Although Howard and Roberts both live in Palo Brea, they had not met each other until they started to work at Fry’s. “Everyone makes friends at this store,” Howard explained. “This is the hangout for Maricopa.”
http://tinyurl.com/l9wscjr
That was an excellent article.
i like Chase Field. I like the Scottsdale greenbelt. Lots of people there. I have a greenbelt trail in my part of S.E. Phoenix as well. I have some good watering holes to go to down my street. Roy’s Hawaiian Fusion, for one. I can always find a great fitness pool for uninterrupted lap swimming.
And in the winter all sorts of mountainbiking in the metro area mountain parks.
Why would I need a house in Phoenix when I have a great rental there to return to at a fraction of the monthly payments on a house? And I can find another open parking space for a second car in my complex (it’s kind of a stretch, but do-able) - in case I go for that luxury MB.
‘Pollack said he thinks Maricopa will do “exceptionally well”
I know that place this guy is totally lying
Again…. definition.. What does he mean by “well”…..
‘The only drawback for the city, he said, is traffic on State Route 347…’The more people come in, the situation’s going to get worse, not better.’
Yeah, so builders are going to put up more houses, more people come in and it’s going to get worse? Arizona isn’t going to do anything about that highway cuz they’re BROKE!
There’s a mountain of gold just sitting there. All we need is a highway to get to it.
‘For borrowers in Maricopa County, the largest FHA loan available next year will be $271,050 — almost 22 percent less than today’s limit of $346,250. The cap is being reduced to $271,050 in every other county statewide as well,”
Heard on NPR this am about all the billions Bernanke has made available to Banks and how the cash just sits there in the bank loaned back to the Fed at .25% and doesn’t get loaned out enough to save the real economy.
Some guy goes on to say there is just a low demand for money at least from credit worthy borrowers and small business.. credit worthy borrowers means they need good jobs… small business not afraid to expand. Wants to quit paying banks .25%
Pushing on a string
Why we felt the need to give a long-term taxpayer subsidy to these entities will be a question for future generations to answer, because right now it can’t even be discussed among American political leadership.
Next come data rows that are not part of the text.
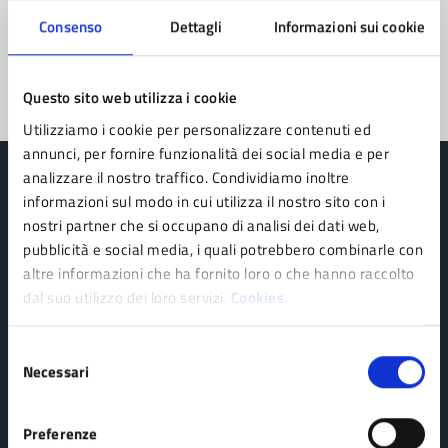
Problemi in città
Consenso
Dettagli
Informazioni sui cookie
Segnala disservizio
Questo sito web utilizza i cookie
Utilizziamo i cookie per personalizzare contenuti ed
annunci, per fornire funzionalità dei social media e per
analizzare il nostro traffico. Condividiamo inoltre
informazioni sul modo in cui utilizza il nostro sito con i
nostri partner che si occupano di analisi dei dati web,
Comune di Pavullo nel Frignano
pubblicità e social media, i quali potrebbero combinarle con
altre informazioni che ha fornito loro o che hanno raccolto
dal suo utilizzo dei loro servizi.
Cookies.
AMMINISTRAZIONE
Selezione
Organi di governo
Necessari
del
Personale amministrativo
consenso
Politici
Preferenze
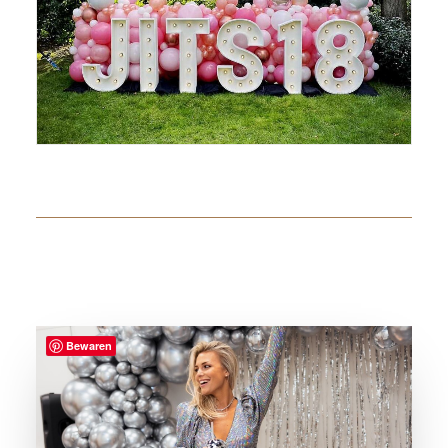
Bewaren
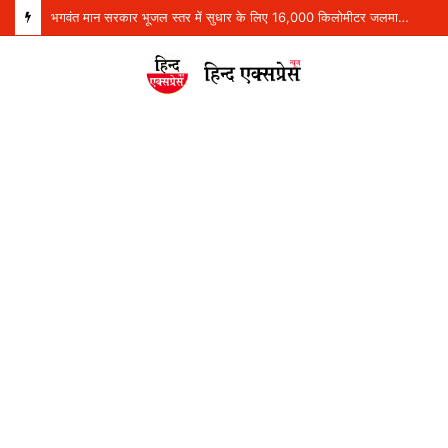
भगवंत मान सरकार भूजल स्तर में सुधार के लिए 16,000 किलोमीटर जलमार्गों (खालों) का पुनर्जीवन कर रही है: हरपाल सिंह चीमा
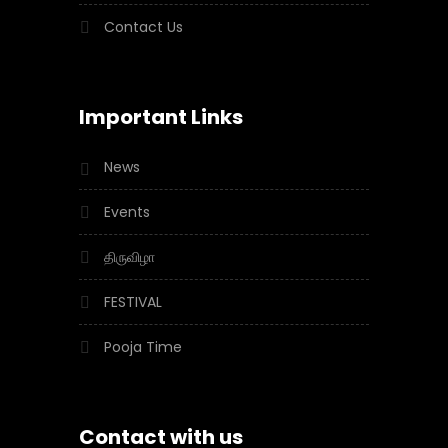
Contact Us
Important Links
News
Events
திருவிழா
FESTIVAL
Pooja Time
Contact with us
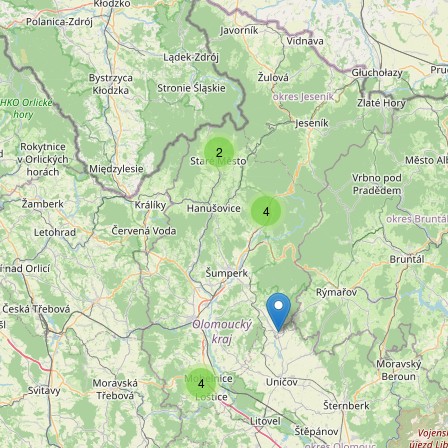
2
4
4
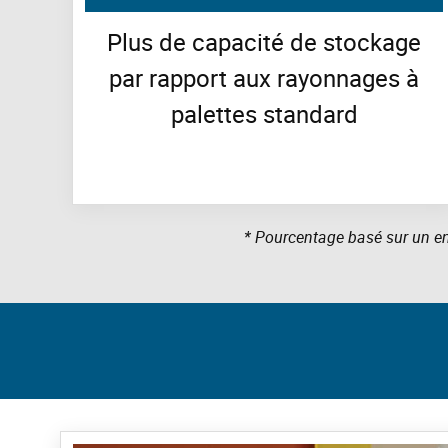
Plus de capacité de stockage
par rapport aux rayonnages à
palettes standard
* Pourcentage basé sur un e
My opinion, somewhat in advance of the part of the year where we offer predictions for the future, is that the next collapse is going to completely wipe out whatever degree of legitimacy our political institutions still possess, because they’ve stupidly tied their credibility to this working. Once that happens, everything will be up for grabs.
“While five to seven months is considered a healthy inventory, Boulder County’s inventory of single-family homes stands at a mere 3.2 months. That’s a buyer’s market.”
When I first read that I assumed that the person saying it just got his wires crossed and accidentally said ‘buyer’s’ instead of ’seller’s’. Turns out he actually meant what he said. What an odd statement.
Okay here we go again, last 4 days in the 85262 zip 4 houses sold from 899 to $1.1m. No investor bought these houses to my knowledge.
What we are getting is a regular market of buyers who actually want to live in houses for at least 7 years.
To bad for you investors, folks are not going to give away property to make you happy anymore. They will wait now to sell, a average of 111 DOM for these homes to sell, which isn’t bad, in that price point.
Why buy your run down dumps at inflated prices when we build for less?
Fine if they wait and sit on it. Other assets will go way up while their house values crater. Could wait 7 years. Could wait 20 years. Could decide to just “throw my money away on rent until I die” - but then I would have far more left over money I would not know what to do with it. Exotic women? Okay I would know what to do with it.